Они совершенно не замечали его. Они стояли словно бы в круг, склонившись голова к голове, словно в центре круга на полу лежит нечто замечательное и они это нечто молча созерцают. На самом-то деле они стояли группками: три мальчика, девица и сама эта в своем синем халате. Они стояли вот как: она (его больная) спиной к автомату, почти навалившись на него, а все вокруг нее. Будто бы говорит: вот я вам всем позвонила, и вот вы у меня все. Вот как они стояли. Два парня и девица к ней ближе, а один за их спинами как бы сам по себе. Словно один пришел. И она, его больная, вертит в пальцах сигаретку (а на лестнице курить не разрешается) и вот-вот закурит (а до этого вообще пряталась, когда курила), подносит сигарету к губам — и сразу две зажигалки к ней, а она все время отвлекается, забывает про сигарету, захлебываясь, болтает с девицей, и обе они хохочут как истерички. А она, его больная, от своего рассказа даже прыгает (в особо смешных местах). А сама в халате, принесенном бабушкой, вдруг засунула руки в карманы и стоит в халате… А пришельцы небрежно-дорого одеты, видно — из хороших семей, чьи-нибудь дети. Словно бы она (его больная) какое-то особое дитя, а к нему гости, тоже дети, но с удивлением на нее глядят, как на чужую, потому что она не нарядная и лицо простое, без краски. И опять неправда. Она очень легко с ними со всеми и любима ими, легко, бездумно, как подруга по шалостям, которую можно забыть, но которую помнят, потому что еще не прошла пора шалостей и легкости этой детской.

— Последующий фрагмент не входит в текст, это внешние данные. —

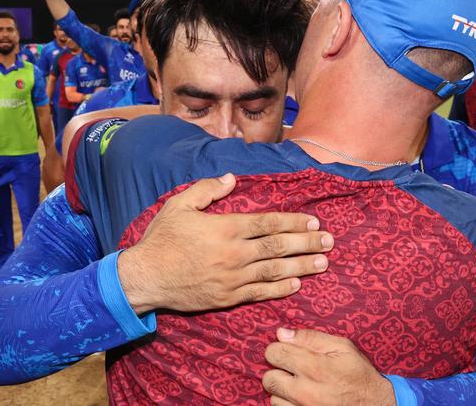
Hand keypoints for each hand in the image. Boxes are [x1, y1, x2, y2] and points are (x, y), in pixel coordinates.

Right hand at [118, 173, 333, 313]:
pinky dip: (281, 289)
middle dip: (307, 243)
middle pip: (279, 246)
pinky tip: (297, 284)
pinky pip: (260, 293)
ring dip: (302, 266)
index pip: (269, 223)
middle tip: (329, 241)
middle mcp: (235, 253)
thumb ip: (208, 189)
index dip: (294, 222)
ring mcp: (233, 278)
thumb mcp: (179, 205)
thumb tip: (233, 178)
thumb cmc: (162, 239)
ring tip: (323, 262)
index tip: (313, 221)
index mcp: (226, 228)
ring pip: (275, 271)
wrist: (145, 278)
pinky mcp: (228, 297)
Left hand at [263, 328, 395, 405]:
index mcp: (314, 367)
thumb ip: (310, 338)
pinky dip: (287, 404)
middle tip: (291, 369)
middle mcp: (305, 392)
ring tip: (299, 385)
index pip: (274, 353)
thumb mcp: (342, 347)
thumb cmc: (359, 374)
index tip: (287, 351)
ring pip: (273, 397)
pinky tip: (300, 398)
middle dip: (277, 370)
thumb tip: (282, 333)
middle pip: (268, 378)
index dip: (278, 349)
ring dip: (282, 390)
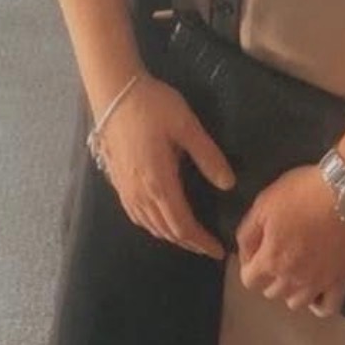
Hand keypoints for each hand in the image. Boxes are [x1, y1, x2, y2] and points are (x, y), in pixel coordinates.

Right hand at [97, 74, 233, 258]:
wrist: (116, 94)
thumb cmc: (154, 106)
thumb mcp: (187, 126)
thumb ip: (208, 156)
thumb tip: (228, 184)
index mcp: (159, 182)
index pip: (182, 224)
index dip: (200, 241)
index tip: (218, 250)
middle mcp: (140, 194)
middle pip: (166, 231)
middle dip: (189, 243)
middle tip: (210, 248)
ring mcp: (126, 191)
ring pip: (150, 226)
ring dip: (172, 236)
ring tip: (192, 237)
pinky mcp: (118, 183)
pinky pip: (138, 216)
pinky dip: (155, 226)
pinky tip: (163, 220)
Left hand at [236, 165, 344, 314]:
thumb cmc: (304, 191)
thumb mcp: (264, 202)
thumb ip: (248, 233)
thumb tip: (246, 255)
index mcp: (270, 260)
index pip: (249, 280)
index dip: (250, 265)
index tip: (259, 249)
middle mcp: (291, 279)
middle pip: (272, 292)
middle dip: (271, 275)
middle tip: (281, 252)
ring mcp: (318, 283)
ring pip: (296, 302)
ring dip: (292, 289)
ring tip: (299, 268)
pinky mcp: (341, 279)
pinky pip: (328, 307)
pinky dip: (320, 303)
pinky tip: (318, 289)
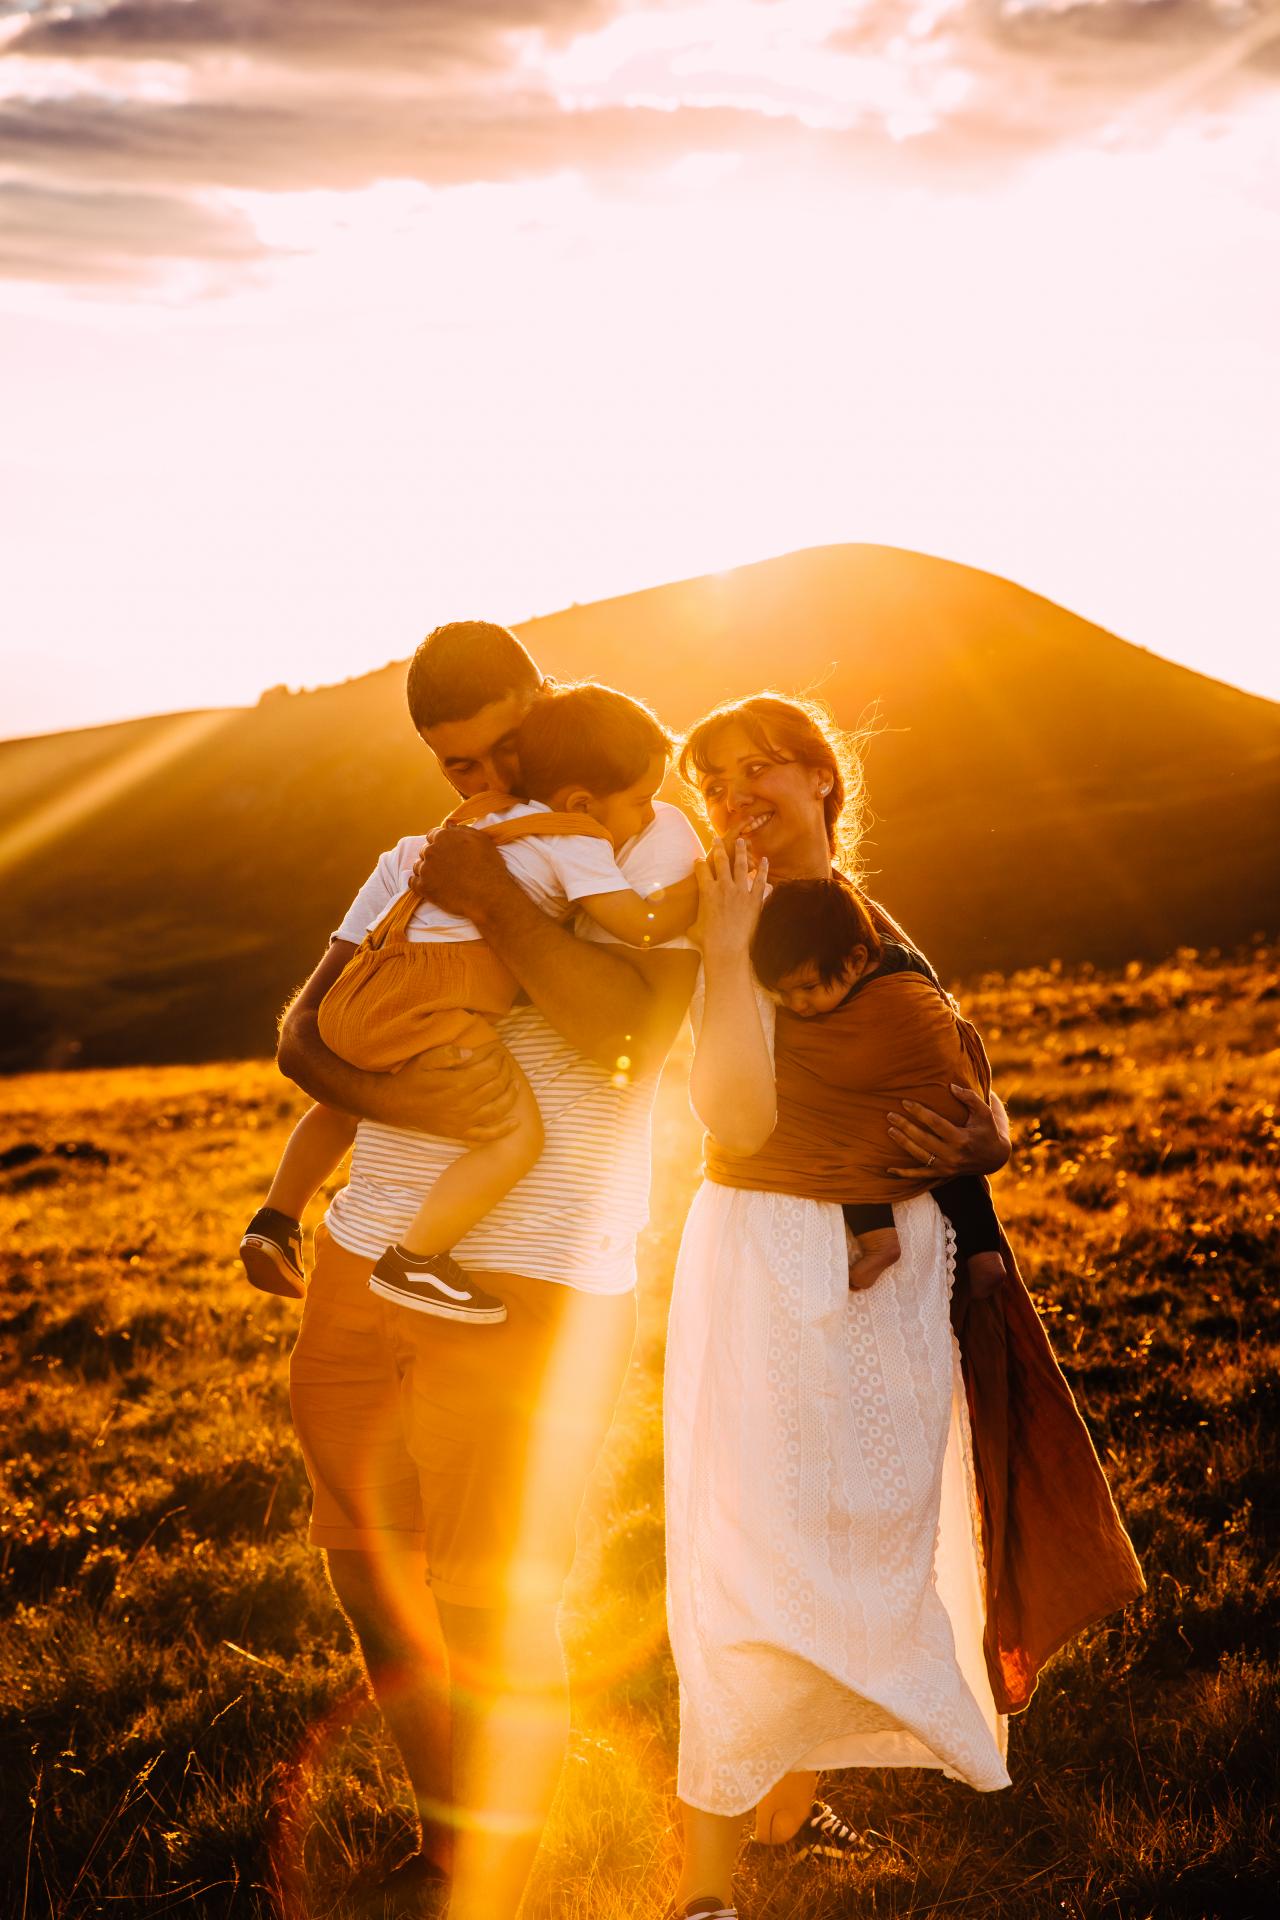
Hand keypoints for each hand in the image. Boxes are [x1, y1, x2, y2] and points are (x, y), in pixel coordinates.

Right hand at [379, 1039, 518, 1141]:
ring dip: (511, 1096)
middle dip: (506, 1073)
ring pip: (498, 1109)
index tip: (499, 1053)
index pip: (490, 1070)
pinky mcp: (460, 1132)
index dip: (498, 1060)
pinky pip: (486, 1134)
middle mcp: (465, 1103)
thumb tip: (471, 1053)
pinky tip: (515, 1123)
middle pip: (497, 1087)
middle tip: (507, 1065)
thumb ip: (449, 1053)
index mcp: (459, 1083)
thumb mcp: (426, 1059)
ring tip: (516, 1085)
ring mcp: (464, 1120)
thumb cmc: (411, 1079)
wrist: (395, 1105)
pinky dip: (503, 1130)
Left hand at [410, 826, 510, 921]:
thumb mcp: (481, 839)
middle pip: (425, 851)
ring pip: (418, 867)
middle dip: (434, 858)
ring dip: (427, 871)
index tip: (448, 853)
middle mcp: (431, 850)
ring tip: (443, 880)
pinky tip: (432, 887)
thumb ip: (461, 829)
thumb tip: (449, 826)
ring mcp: (425, 869)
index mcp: (443, 836)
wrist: (488, 895)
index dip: (441, 844)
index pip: (433, 835)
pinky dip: (420, 885)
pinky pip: (413, 883)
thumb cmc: (488, 866)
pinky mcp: (423, 887)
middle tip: (448, 868)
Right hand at [690, 837, 767, 964]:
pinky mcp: (754, 900)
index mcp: (706, 891)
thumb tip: (682, 928)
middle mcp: (723, 887)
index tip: (699, 858)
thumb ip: (690, 922)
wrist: (726, 949)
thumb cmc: (708, 941)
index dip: (699, 863)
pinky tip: (765, 860)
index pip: (701, 870)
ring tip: (742, 841)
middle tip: (717, 839)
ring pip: (741, 866)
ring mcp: (740, 892)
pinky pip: (760, 881)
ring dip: (741, 852)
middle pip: (720, 861)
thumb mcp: (693, 928)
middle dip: (718, 848)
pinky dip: (763, 870)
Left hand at [886, 1084, 1010, 1179]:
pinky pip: (921, 1176)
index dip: (919, 1112)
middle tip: (890, 1115)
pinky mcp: (943, 1175)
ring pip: (920, 1156)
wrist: (995, 1158)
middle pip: (923, 1140)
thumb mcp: (984, 1112)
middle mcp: (953, 1155)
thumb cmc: (987, 1130)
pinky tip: (889, 1170)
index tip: (905, 1102)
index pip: (935, 1124)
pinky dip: (904, 1174)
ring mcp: (947, 1167)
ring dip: (903, 1144)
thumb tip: (951, 1086)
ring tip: (890, 1130)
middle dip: (905, 1127)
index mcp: (962, 1139)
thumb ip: (969, 1097)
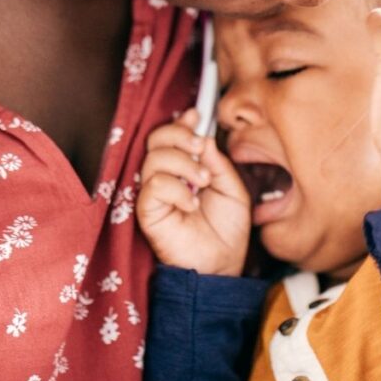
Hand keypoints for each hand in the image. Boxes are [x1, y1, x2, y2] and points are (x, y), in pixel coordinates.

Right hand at [137, 109, 250, 275]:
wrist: (223, 264)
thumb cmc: (227, 230)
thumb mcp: (233, 189)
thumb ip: (218, 163)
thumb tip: (203, 138)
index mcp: (185, 167)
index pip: (171, 136)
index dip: (181, 122)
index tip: (196, 115)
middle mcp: (166, 176)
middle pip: (156, 139)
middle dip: (179, 135)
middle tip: (201, 147)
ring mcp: (154, 193)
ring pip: (155, 159)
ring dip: (183, 163)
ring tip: (203, 182)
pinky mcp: (147, 211)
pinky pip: (154, 186)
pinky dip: (177, 189)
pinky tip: (191, 205)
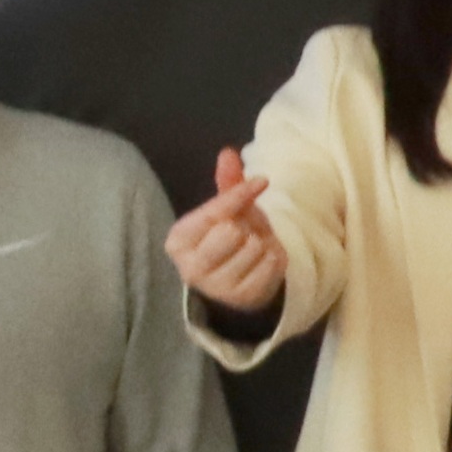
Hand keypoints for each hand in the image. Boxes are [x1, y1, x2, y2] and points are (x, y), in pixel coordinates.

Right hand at [167, 144, 282, 314]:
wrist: (238, 282)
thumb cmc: (227, 240)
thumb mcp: (225, 211)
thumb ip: (227, 182)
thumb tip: (228, 152)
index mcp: (178, 241)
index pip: (213, 212)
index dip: (239, 195)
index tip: (260, 182)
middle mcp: (191, 268)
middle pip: (232, 231)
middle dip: (245, 227)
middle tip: (243, 233)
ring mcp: (216, 287)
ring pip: (254, 247)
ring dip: (261, 243)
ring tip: (252, 248)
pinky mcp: (242, 298)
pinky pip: (271, 264)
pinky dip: (273, 258)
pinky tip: (262, 262)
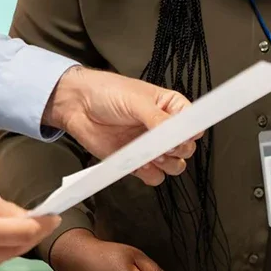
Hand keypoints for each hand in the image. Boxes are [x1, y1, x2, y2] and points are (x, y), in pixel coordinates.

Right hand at [0, 177, 58, 270]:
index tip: (53, 217)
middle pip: (17, 249)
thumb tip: (27, 217)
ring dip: (13, 244)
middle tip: (39, 220)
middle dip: (31, 234)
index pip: (24, 233)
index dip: (43, 225)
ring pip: (3, 259)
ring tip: (12, 226)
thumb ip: (2, 208)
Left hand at [43, 67, 199, 186]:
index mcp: (171, 109)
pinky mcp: (138, 162)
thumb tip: (176, 135)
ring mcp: (152, 147)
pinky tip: (137, 163)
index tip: (180, 135)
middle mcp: (165, 129)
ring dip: (166, 164)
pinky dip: (149, 174)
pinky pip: (155, 177)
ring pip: (175, 166)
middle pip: (187, 149)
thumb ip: (158, 118)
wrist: (76, 106)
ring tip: (150, 154)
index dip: (190, 133)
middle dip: (177, 151)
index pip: (194, 125)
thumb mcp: (135, 100)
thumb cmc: (105, 93)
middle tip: (162, 145)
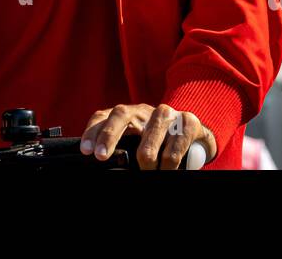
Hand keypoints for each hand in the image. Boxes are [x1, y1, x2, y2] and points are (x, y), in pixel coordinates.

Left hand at [81, 103, 216, 168]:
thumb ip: (121, 147)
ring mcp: (167, 114)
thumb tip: (102, 162)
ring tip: (146, 171)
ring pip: (150, 134)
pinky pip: (175, 146)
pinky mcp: (188, 122)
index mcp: (128, 114)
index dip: (93, 131)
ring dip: (147, 157)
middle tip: (101, 156)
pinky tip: (165, 170)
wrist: (195, 134)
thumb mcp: (136, 142)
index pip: (104, 116)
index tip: (86, 150)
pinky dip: (168, 164)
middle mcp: (145, 110)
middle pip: (122, 114)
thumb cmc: (159, 142)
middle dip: (109, 135)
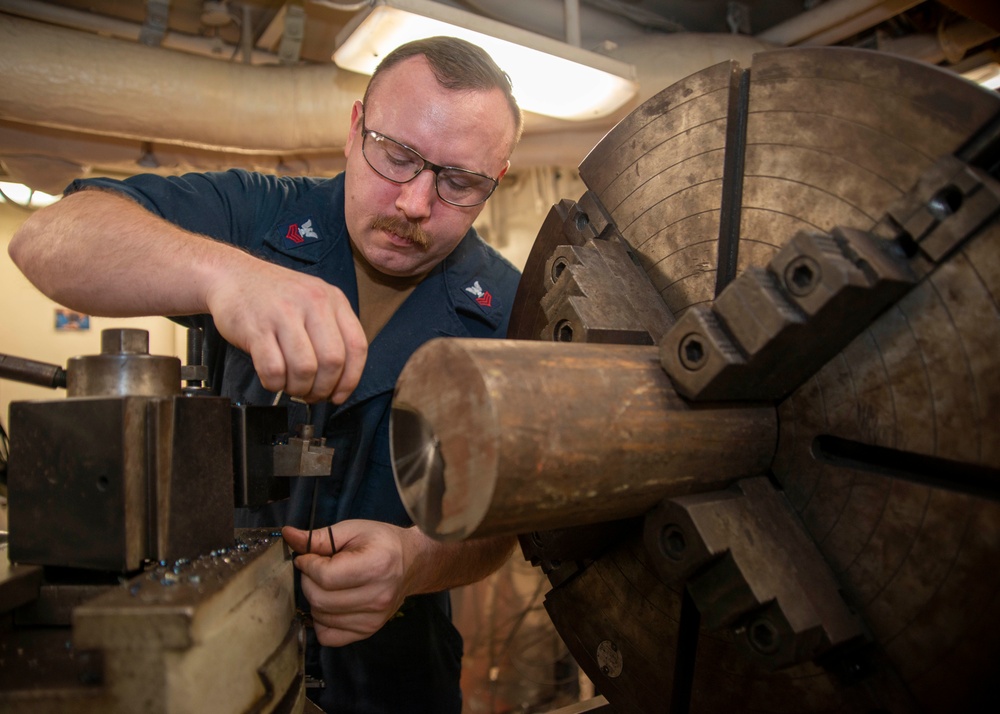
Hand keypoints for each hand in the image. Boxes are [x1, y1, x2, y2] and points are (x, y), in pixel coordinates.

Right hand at [205, 262, 367, 402]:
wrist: (230, 275)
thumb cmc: (274, 297)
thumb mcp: (313, 301)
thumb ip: (331, 332)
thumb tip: (340, 381)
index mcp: (333, 299)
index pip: (357, 346)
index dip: (350, 379)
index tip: (339, 395)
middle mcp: (313, 303)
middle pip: (333, 361)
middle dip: (323, 388)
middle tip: (311, 394)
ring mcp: (284, 314)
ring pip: (305, 369)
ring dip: (299, 388)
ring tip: (291, 387)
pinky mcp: (257, 327)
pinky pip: (273, 370)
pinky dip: (275, 384)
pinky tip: (272, 380)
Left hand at [282, 521, 411, 646]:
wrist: (411, 562)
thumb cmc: (381, 542)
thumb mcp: (352, 530)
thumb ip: (319, 537)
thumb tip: (288, 536)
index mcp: (376, 566)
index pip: (325, 577)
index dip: (307, 565)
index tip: (308, 557)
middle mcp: (378, 597)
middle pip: (320, 599)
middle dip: (308, 581)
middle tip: (316, 569)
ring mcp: (374, 618)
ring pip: (321, 617)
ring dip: (315, 599)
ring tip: (327, 584)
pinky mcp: (368, 631)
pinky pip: (329, 636)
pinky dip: (322, 621)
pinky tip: (330, 604)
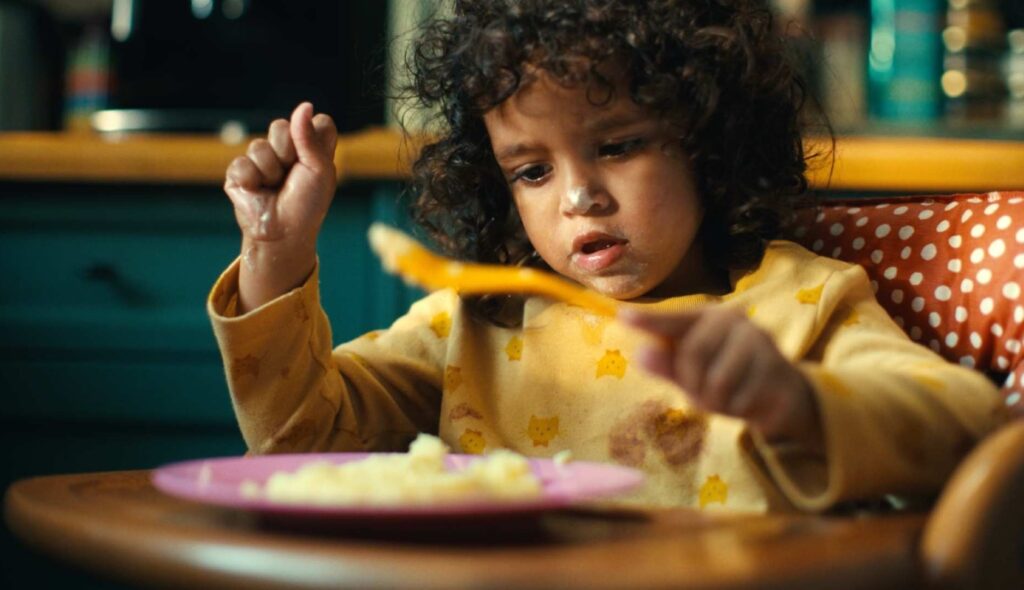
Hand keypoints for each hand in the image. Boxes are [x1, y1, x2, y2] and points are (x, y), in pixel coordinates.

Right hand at [223, 102, 337, 311]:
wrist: (284, 232)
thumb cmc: (307, 204)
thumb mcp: (319, 170)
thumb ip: (310, 137)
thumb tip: (304, 106)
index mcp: (310, 146)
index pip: (316, 121)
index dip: (315, 137)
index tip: (316, 159)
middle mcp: (285, 148)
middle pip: (282, 126)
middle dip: (288, 152)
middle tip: (292, 175)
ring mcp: (260, 159)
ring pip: (260, 145)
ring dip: (271, 171)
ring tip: (275, 187)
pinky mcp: (239, 172)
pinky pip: (243, 163)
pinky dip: (253, 180)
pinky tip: (258, 191)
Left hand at [621, 306, 822, 450]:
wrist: (782, 393)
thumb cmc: (728, 378)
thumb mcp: (692, 375)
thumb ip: (668, 365)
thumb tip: (642, 353)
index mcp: (707, 317)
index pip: (674, 320)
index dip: (650, 320)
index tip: (623, 316)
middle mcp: (734, 320)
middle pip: (692, 353)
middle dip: (692, 383)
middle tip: (701, 394)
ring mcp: (758, 341)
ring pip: (717, 380)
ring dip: (715, 401)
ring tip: (726, 398)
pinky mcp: (775, 366)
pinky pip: (740, 398)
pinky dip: (737, 409)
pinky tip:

Вот он стоит и все это разглядывает, мрачнея все больше. Уже давно надо пойти, в любой миг кто-нибудь оглянется и увидит окаменевшего доктора Дашевского, и будет вообще непонятно, какое мнение о его поведении. Но что-то его еще держит. Ага. Вон тот, что самый длинный, в дубленке, великан какой-то, а не подросток, хорошо сложен, акселерат, белокурый, ну, красивый, пожалуй. Отбрасывает волосы со лба, жестикулирует и все время к той, другой, что пришла… ага… ну вот тот вообще думает лишь о жвачке, пусто глядя в переносицу любому, кто к нему обращается… Так, а вон тот, что стоит сам по себе, за спинами остальных, словно он отдельно пришел. Бледнолицый мальчик с нездоровыми тенями под яркими томными глазами. Узенький, как фарфоровая безделушка, светлый, малокровный. И странно-холодный бледный ротик, как у девочки.

Несовершеннолетняя через головы к нему больше всех обращается и не хохочет как сумасшедшая, когда обращается, а говорит серьезно и тихо. И все оглядываются на него и ждут, что ответит. А он то отвечает, то вообще отворачивается к окну. Тогда несовершеннолетняя смотрит на вторую девку, мол, видала? — и они обе прыскают как дуры. Вот и все, что можно узнать, стоя на полушаге на лестничной площадке. Дети кусают детей, убивают детей и еще меньшим детям не дают даже вздохнуть.

Тот, с глазами, вдруг дернулся и резко обернулся к нему. И вдруг все замолчали и обернулись вслед за тем. И стало так тихо, что он услышал далекий и свободный рокот самолета. Правда услышал. И удивился — даже шумы больницы вдруг стихли, только эти подростки выжидающе замерли внизу и сумасшедший самолет над всеми.

Он прошел мимо них вниз.

— До свидания, — неуверенно пронеслось ему вслед.